Ministra da Justiça recusa mentiras na polémica da destruição de químicos pela PJ
Rita Alarcão Júdice garante que ninguém mentiu sobre os 144 mil euros destinados à destruição de químicos apreendidos na operação Pacoba. A ministra da Justiça reconhece, porém, que recebeu informação errada dos serviços da Polícia Judiciária.
ministra da Justiça disse hoje, no Parlamento, que ninguém mentiu em relação à informação sobre a destruição de químicos apreendidos na operação Pacoba e que pediu esclarecimentos directamente ao director nacional da Polícia Judiciária.
A propósito de uma audição pedida pelo Chega, Rita Alarcão Júdice sublinhou aos deputados que “não houve qualquer mentira, ninguém mentiu” em relação aos 144 mil euros pedidos para a destruição de químicos pela PJ.
Na semana passada, o Ministério da Justiça disse que o valor abrangia mais processos do que o do atrelado apreendido, contrariando o que o ministro da Administração Interna e ex-director nacional da PJ, Luís Neves, tinha dito em Julho, quando explicou que tomou a decisão de autorizar a ida do atrelado apreendido, com os respectivos materiais, para destruição nas instalações da Construbarcelos.
“Houve uma informação que me foi veiculada pelos serviços da Polícia Judiciária”, referiu Rita Alarcão Júdice, acrescentando que pediu ao director nacional da PJ, Carlos Cabreiro, “para assumir pessoalmente a responsabilidade de apurar ponto por ponto o que está a passar e qual é a informação que tem que ser dada”.

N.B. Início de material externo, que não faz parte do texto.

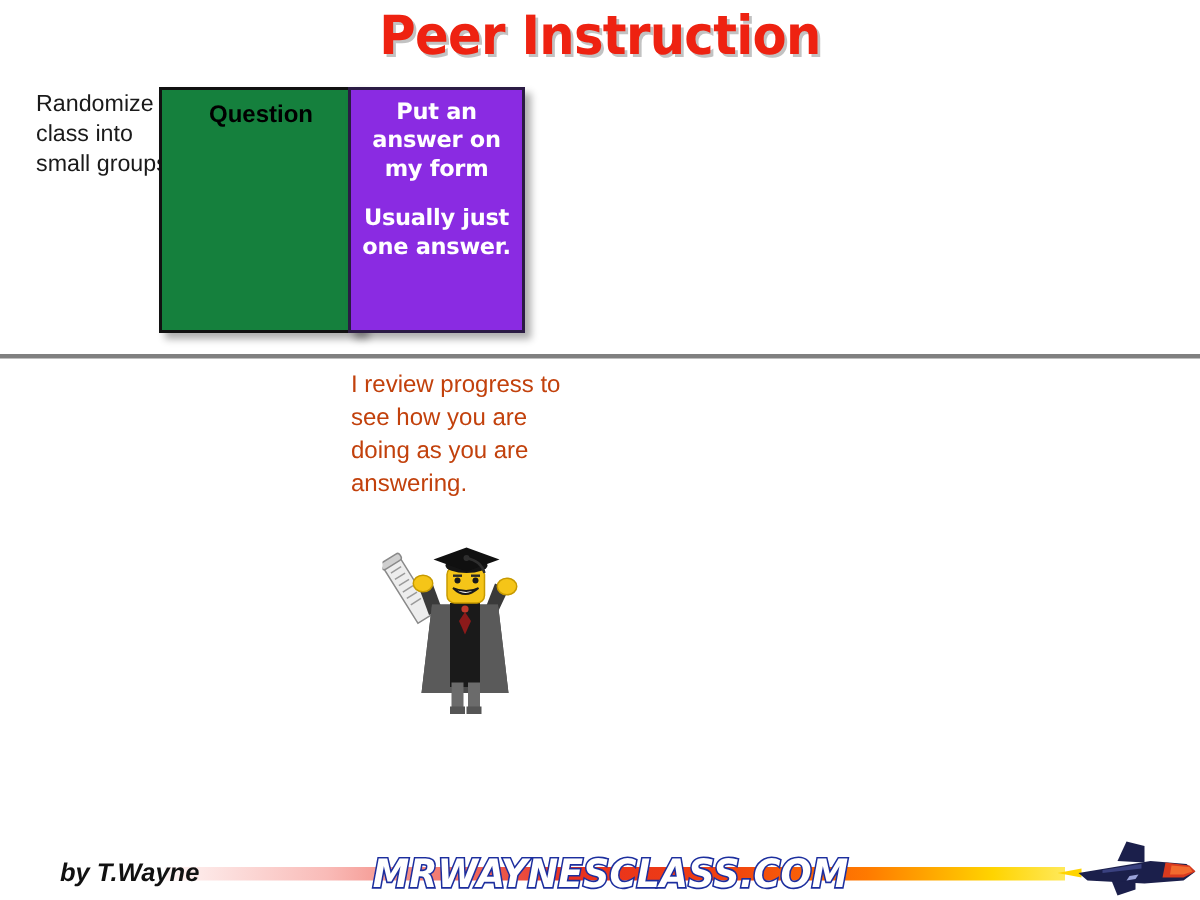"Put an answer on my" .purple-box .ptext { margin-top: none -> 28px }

O Ministério da Justiça está “a apurar com maior detalhe o que é que se está a passar”, apontou, e aguarda a confirmação de que todos os materiais indicados no orçamento para destruição correspondem apenas aos que foram apreendidos no âmbito da operação Pacoba.
Neste momento, acrescentou a responsável pela pasta da Justiça, a informação que existe é a de que os materiais serão apenas da operação Pacoba, “com uma nuance: é muito mais material do que o material que estava na galera, como é natural”. “E daí, provavelmente, tenha estado na origem da informação errada que recebi da parte da Polícia Judiciária”, justificou hoje na Comissão de Assuntos Constitucionais, Direitos, Liberdades e Garantias.
O atrelado com químicos apreendidos num processo de tráfico de droga é uma das polémicas que envolvem os mandatos do actual ministro da Administração Interna à frente da PJ.
Por decisão de Luís Neves, que a considerou um “puro acto de boa gestão”, o atrelado foi entregue a um empreiteiro de Barcelos, João Carvalho, de quem Neves reconheceu ser amigo. O empresário ganhou 17 empreitadas de obras na PJ e foi contratado pelo actual ministro para realizar obras, a título pessoal, numa propriedade sua em Odemira, no Alentejo.
O caso do atrelado é actualmente alvo de um inquérito criminal pelo Ministério Público, um dos três que envolvem Luís Neves, confirmou o procurador-geral da República.
Estão também em curso auditorias à PJ que abrangem maioritariamente o período em que foi liderada por Luís Neves. Uma delas é interna e foi pedida pelo sucessor de Neves, Carlos Cabreiro. A outra é conduzida pela Inspecção-Geral dos Serviços de Justiça (IGSJ), cujas conclusões a ministra já apontou para o final do ano.